▶ [本文]
↓
ピカソとクレー。20世紀を代表する二人の巨匠を紹介する『20世紀のはじまり ピカソとクレーの生きた時代 ドイツ、ノルトライン=ヴェストファーレン州立美術館所蔵』展が、3月22日(日)までBunkamuraザ・ミュージアムで開かれている。
ラテン文化圏に属し、外交的で現世的なピカソと、ゲルマンの世界に属し、内向的で夢想的なクレー。対照的な2人の作家は、ともに20世紀前半の激動の時代を生き、豊かな美術表現によって人々を新しい世界へと導いた。同展では彼らの作品とともに同時代を生きたミロ、マティス、シャガール、マグリット、エルンストなど西欧近代美術の作品を紹介する。
↑
▶ [提供資料]
↓
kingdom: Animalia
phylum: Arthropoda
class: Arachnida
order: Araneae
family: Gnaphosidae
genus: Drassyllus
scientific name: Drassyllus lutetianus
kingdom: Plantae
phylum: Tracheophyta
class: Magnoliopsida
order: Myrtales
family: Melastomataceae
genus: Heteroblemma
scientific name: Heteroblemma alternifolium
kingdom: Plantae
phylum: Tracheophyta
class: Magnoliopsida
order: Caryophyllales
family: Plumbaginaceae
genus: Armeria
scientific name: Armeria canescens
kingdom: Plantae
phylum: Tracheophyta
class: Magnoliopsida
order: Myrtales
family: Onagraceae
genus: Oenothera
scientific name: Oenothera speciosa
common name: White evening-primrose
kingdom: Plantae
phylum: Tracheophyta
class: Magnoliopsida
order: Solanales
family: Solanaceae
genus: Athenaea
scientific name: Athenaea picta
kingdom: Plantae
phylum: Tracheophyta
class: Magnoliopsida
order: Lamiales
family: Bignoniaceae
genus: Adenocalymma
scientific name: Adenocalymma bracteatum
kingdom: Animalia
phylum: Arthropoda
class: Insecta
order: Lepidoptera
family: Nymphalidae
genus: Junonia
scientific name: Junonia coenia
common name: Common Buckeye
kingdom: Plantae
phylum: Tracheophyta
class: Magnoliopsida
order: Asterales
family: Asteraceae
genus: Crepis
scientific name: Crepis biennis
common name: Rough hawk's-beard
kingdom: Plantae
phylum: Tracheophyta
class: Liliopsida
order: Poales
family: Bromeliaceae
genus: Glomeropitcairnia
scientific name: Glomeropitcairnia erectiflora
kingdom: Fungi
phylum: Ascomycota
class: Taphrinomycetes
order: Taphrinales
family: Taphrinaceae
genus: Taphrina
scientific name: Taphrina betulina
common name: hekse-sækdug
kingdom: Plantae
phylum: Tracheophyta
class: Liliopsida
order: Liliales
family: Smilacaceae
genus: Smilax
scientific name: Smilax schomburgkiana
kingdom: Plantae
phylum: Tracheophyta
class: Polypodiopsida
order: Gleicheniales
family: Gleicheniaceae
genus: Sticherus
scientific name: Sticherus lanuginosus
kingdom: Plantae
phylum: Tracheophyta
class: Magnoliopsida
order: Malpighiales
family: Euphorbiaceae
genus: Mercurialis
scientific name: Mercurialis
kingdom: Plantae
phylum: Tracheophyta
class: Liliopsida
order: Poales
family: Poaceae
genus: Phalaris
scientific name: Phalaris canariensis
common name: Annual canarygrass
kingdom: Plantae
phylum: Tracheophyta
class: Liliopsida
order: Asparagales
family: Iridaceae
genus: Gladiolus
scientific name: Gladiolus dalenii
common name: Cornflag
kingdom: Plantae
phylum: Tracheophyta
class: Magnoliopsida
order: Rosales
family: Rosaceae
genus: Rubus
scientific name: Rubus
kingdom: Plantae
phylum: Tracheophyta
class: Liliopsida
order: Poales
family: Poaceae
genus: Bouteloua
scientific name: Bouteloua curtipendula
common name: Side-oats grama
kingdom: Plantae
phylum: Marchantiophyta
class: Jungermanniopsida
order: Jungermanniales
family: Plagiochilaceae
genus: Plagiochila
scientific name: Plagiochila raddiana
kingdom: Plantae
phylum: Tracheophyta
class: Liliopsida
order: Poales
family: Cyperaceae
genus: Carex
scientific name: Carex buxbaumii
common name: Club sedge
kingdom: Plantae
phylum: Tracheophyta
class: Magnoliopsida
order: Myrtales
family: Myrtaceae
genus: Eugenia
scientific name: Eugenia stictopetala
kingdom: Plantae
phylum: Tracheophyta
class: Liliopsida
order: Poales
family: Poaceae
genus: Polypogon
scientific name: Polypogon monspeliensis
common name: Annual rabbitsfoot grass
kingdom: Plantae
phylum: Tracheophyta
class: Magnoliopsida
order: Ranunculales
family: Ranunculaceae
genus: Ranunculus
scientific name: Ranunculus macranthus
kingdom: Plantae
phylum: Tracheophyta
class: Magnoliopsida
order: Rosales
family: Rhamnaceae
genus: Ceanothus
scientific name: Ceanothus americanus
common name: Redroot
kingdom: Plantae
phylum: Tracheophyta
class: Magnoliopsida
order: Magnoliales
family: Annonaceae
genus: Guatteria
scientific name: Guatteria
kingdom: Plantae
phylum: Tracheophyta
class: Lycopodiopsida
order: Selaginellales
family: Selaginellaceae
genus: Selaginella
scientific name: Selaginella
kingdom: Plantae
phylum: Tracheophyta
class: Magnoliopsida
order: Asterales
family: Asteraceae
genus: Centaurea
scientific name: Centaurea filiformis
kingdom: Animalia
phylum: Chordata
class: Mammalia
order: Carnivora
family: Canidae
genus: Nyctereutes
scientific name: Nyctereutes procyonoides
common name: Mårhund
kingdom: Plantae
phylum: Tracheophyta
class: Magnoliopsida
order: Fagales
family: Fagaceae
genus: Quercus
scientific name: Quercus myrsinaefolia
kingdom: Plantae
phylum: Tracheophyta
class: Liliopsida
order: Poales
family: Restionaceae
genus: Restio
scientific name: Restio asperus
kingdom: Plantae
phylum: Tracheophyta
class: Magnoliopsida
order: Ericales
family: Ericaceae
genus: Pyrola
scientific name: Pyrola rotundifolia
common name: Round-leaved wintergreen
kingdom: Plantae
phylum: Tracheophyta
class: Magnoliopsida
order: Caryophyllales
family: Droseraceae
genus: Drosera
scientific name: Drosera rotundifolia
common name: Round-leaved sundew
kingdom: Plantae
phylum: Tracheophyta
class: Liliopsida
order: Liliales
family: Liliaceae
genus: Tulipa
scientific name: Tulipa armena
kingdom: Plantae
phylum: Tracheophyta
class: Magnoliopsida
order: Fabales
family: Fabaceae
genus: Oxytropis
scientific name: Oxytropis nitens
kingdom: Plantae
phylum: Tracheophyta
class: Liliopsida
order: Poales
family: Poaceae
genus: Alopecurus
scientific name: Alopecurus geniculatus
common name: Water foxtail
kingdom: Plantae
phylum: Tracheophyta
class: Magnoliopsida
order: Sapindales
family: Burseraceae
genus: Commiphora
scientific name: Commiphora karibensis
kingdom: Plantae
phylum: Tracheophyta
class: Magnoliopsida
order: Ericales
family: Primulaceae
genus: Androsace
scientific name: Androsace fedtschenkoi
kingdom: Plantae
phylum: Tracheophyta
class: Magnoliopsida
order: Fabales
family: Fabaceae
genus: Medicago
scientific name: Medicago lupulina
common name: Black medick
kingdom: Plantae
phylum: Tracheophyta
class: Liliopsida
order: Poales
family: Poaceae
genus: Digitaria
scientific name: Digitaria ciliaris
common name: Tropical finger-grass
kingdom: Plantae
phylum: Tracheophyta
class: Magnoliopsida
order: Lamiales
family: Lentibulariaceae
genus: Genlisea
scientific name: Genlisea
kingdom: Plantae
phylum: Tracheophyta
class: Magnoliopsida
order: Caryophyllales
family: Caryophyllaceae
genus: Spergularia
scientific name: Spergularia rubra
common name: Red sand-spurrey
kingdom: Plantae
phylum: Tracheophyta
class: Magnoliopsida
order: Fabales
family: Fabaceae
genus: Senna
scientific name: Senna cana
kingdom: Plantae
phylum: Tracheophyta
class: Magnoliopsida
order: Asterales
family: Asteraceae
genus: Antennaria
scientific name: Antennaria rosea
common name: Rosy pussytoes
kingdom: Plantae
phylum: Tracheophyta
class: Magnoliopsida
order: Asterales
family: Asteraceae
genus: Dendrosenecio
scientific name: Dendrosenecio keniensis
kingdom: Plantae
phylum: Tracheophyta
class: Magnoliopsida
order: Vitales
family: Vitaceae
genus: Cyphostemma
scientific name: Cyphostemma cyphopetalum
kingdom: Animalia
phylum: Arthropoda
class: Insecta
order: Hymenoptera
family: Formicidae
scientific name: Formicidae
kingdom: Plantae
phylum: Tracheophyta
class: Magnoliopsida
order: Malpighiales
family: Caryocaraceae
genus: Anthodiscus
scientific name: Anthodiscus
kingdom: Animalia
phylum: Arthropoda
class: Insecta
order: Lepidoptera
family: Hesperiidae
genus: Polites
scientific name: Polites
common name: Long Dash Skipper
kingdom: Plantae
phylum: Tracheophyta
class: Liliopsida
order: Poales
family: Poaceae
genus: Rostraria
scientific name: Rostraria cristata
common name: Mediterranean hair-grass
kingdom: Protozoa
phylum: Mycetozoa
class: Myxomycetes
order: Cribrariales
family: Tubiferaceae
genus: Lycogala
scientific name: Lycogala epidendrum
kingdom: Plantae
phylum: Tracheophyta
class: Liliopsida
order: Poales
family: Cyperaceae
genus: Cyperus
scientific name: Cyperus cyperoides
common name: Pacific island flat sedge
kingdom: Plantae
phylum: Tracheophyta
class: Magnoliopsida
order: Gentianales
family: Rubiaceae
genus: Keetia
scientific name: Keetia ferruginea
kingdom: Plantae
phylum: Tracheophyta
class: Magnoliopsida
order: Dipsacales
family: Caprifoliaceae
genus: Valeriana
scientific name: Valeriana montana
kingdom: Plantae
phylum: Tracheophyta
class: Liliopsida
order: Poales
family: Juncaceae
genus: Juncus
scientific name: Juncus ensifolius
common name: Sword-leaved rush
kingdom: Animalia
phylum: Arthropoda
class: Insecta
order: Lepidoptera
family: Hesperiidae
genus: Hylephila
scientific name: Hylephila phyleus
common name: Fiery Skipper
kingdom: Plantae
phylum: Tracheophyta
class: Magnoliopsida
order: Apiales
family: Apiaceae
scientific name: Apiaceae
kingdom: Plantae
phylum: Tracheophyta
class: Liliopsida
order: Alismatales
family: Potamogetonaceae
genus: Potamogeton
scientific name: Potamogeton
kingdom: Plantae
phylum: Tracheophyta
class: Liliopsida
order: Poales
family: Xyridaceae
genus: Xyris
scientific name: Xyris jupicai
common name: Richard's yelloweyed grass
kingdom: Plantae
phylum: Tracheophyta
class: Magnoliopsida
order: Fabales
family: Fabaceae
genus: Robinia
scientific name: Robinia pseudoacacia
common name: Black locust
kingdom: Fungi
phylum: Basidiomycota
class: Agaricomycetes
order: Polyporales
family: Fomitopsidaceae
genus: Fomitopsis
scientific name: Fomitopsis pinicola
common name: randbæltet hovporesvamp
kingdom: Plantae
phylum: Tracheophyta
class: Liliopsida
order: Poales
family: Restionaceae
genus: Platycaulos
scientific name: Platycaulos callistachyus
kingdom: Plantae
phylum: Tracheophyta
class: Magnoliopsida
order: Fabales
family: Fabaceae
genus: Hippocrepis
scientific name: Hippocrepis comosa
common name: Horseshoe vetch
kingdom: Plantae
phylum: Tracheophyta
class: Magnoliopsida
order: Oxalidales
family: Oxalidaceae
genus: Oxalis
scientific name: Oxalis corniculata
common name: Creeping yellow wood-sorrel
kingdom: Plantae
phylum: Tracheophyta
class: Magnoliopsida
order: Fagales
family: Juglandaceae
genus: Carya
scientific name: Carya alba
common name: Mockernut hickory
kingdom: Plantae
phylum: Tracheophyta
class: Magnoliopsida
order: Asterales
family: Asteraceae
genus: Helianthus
↑
▶ [作業リスト]
a. 本文で、ピカソとクレーの作品とともに展覧会で紹介されると書かれている作家をすべて挙げよ。
b. 本文によると、この展覧会の会場はどこか。
c. 本文のうち「ラテン文化圏に属し、外交的で」から「欧近代美術の作品を紹介する。」までの部分を、一字も変えずに書き出せ。
本文だけを手がかりにすること。

▶ [解答一覧]
a. ミロ、マティス、シャガール、マグリット、エルンスト

b. Bunkamuraザ・ミュージアム

c.
ラテン文化圏に属し、外交的で現世的なピカソと、ゲルマンの世界に属し、内向的で夢想的なクレー。対照的な2人の作家は、ともに20世紀前半の激動の時代を生き、豊かな美術表現によって人々を新しい世界へと導いた。同展では彼らの作品とともに同時代を生きたミロ、マティス、シャガール、マグリット、エルンストなど西欧近代美術の作品を紹介する。